→ **What is being asked**
Among the entries below, the lines from the one with "TUESDAY, MARCH 28, 2017" up to and including the one with "where it matters" are to be restated exactly, without pictures.

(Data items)
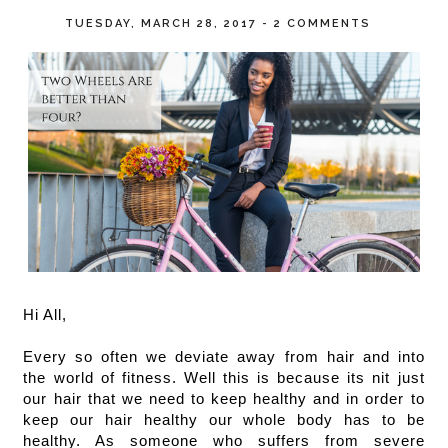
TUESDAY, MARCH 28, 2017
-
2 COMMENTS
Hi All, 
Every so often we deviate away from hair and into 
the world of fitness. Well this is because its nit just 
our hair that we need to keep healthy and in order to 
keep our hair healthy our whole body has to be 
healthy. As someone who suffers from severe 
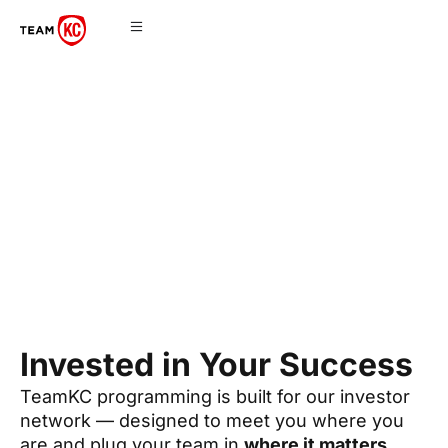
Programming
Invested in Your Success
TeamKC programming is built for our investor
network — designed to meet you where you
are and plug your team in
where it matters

...

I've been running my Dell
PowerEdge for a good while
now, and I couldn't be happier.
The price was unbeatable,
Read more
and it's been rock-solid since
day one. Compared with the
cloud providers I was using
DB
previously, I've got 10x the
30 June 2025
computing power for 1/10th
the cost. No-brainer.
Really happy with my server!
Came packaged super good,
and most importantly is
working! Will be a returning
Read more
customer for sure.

→ **Written solution**
TUESDAY, MARCH 28, 2017
-
2 COMMENTS
Hi All, 
Every so often we deviate away from hair and into 
the world of fitness. Well this is because its nit just 
our hair that we need to keep healthy and in order to 
keep our hair healthy our whole body has to be 
healthy. As someone who suffers from severe 
Programming
Invested in Your Success
TeamKC programming is built for our investor
network — designed to meet you where you
are and plug your team in
where it matters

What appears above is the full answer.